### TASK DATA

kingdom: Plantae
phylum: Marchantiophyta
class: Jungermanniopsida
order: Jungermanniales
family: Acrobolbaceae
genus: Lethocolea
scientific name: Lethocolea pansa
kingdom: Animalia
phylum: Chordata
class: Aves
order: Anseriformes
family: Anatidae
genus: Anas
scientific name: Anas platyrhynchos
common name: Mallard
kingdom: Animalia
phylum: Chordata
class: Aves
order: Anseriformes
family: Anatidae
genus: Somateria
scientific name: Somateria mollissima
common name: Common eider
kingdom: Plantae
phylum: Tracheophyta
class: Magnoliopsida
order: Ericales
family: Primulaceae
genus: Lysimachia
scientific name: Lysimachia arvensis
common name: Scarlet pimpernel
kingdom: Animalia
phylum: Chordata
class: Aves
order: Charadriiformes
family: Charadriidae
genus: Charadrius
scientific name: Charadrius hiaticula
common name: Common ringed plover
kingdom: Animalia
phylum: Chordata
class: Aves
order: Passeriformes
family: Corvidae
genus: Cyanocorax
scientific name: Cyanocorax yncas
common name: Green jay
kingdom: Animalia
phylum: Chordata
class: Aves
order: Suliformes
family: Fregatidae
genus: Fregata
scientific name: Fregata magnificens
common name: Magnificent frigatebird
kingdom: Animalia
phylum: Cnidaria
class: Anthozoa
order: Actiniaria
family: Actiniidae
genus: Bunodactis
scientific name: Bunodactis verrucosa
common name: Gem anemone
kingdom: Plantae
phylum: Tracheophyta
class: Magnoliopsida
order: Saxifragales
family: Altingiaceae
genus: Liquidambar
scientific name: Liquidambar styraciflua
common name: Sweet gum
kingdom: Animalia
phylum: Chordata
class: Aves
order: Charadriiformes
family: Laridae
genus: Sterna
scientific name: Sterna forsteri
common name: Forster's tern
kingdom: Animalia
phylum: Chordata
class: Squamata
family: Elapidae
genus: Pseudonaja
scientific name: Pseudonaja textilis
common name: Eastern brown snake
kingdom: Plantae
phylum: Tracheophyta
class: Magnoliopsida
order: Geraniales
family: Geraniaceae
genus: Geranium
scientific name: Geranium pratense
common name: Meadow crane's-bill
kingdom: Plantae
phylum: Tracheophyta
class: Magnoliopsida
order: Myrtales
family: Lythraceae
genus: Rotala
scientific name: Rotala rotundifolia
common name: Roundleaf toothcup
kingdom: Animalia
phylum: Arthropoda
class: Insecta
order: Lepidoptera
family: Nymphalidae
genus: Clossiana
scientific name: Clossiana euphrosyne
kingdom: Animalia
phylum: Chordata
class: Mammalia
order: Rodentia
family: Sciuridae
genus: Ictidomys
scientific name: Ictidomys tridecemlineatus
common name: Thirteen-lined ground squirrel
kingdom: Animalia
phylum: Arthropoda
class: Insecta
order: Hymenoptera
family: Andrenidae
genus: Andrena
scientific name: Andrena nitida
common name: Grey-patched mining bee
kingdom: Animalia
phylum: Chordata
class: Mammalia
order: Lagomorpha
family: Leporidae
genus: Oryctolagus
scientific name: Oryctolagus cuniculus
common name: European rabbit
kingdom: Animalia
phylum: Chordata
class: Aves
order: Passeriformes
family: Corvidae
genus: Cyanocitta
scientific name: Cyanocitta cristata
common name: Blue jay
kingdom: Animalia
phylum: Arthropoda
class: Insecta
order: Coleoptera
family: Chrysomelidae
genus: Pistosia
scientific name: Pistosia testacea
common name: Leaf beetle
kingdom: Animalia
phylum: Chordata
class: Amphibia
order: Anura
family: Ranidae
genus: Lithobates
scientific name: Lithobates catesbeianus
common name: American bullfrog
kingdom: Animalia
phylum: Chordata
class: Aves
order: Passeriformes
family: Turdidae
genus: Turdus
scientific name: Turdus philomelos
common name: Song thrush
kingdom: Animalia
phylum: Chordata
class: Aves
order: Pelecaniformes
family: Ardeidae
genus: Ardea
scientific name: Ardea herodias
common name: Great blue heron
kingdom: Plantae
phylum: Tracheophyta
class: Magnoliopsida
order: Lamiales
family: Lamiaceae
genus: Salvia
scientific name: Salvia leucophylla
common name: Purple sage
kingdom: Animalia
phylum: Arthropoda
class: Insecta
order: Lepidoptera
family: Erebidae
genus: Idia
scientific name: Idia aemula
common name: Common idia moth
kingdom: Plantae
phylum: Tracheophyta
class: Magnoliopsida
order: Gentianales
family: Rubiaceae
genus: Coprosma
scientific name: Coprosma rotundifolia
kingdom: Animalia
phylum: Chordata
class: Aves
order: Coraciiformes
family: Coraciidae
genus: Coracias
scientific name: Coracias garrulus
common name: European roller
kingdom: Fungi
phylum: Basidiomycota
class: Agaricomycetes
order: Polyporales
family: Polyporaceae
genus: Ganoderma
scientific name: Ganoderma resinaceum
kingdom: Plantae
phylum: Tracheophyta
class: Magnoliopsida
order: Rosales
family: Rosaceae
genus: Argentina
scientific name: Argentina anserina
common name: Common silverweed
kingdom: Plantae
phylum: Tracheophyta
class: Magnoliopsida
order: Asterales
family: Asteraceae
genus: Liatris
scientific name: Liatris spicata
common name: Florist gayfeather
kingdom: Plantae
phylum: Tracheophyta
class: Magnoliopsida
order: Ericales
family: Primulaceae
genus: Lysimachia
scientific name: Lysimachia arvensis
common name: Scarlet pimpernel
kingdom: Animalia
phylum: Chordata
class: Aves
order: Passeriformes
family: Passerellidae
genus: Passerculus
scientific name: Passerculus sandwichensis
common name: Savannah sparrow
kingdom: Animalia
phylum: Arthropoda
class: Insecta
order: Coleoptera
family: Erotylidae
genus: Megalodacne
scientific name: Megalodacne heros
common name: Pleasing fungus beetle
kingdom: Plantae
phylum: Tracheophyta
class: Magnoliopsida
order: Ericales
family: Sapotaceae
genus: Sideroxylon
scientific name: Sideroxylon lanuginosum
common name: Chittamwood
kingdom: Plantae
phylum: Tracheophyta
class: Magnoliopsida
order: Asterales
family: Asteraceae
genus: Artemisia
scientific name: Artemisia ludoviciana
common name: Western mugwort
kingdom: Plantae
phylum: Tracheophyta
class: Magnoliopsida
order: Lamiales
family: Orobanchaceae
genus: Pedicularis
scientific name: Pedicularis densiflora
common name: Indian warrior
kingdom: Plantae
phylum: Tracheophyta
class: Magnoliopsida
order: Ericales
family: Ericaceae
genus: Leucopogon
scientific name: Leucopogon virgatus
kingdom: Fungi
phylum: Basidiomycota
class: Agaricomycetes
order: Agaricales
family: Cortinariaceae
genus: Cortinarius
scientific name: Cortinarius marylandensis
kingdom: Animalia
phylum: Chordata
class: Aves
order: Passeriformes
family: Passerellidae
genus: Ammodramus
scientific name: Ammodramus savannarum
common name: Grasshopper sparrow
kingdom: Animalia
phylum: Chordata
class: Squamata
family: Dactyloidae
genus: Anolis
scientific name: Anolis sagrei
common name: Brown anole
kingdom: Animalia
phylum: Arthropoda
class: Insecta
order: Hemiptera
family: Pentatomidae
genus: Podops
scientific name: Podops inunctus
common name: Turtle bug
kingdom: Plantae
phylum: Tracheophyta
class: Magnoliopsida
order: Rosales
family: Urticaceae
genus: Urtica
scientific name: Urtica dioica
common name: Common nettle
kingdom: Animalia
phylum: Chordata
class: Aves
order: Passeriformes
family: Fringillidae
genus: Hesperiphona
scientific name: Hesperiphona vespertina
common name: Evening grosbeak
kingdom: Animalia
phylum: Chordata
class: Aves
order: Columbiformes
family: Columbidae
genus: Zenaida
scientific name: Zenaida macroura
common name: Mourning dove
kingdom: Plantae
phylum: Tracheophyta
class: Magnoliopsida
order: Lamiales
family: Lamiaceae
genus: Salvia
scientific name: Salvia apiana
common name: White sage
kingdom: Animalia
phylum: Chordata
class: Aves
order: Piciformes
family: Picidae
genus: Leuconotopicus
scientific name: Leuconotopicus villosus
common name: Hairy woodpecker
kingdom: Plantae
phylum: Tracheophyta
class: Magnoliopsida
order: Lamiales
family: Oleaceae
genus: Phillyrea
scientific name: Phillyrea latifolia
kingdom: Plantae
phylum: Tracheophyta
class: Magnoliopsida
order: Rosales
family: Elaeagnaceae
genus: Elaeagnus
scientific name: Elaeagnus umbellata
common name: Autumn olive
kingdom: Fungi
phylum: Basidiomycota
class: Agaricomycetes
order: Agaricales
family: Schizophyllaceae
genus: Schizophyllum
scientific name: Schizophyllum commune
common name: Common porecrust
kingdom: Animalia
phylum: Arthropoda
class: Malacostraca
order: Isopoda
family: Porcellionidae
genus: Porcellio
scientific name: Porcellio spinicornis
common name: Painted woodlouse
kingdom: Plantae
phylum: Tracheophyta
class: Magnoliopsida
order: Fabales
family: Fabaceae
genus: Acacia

######

TASK DETAILS. Please write out the rows word for word, from the very first line up to and including the line with "scientific name: Somateria mollissima".

PROBLEM SOLUTION.
kingdom: Plantae
phylum: Marchantiophyta
class: Jungermanniopsida
order: Jungermanniales
family: Acrobolbaceae
genus: Lethocolea
scientific name: Lethocolea pansa
kingdom: Animalia
phylum: Chordata
class: Aves
order: Anseriformes
family: Anatidae
genus: Anas
scientific name: Anas platyrhynchos
common name: Mallard
kingdom: Animalia
phylum: Chordata
class: Aves
order: Anseriformes
family: Anatidae
genus: Somateria
scientific name: Somateria mollissima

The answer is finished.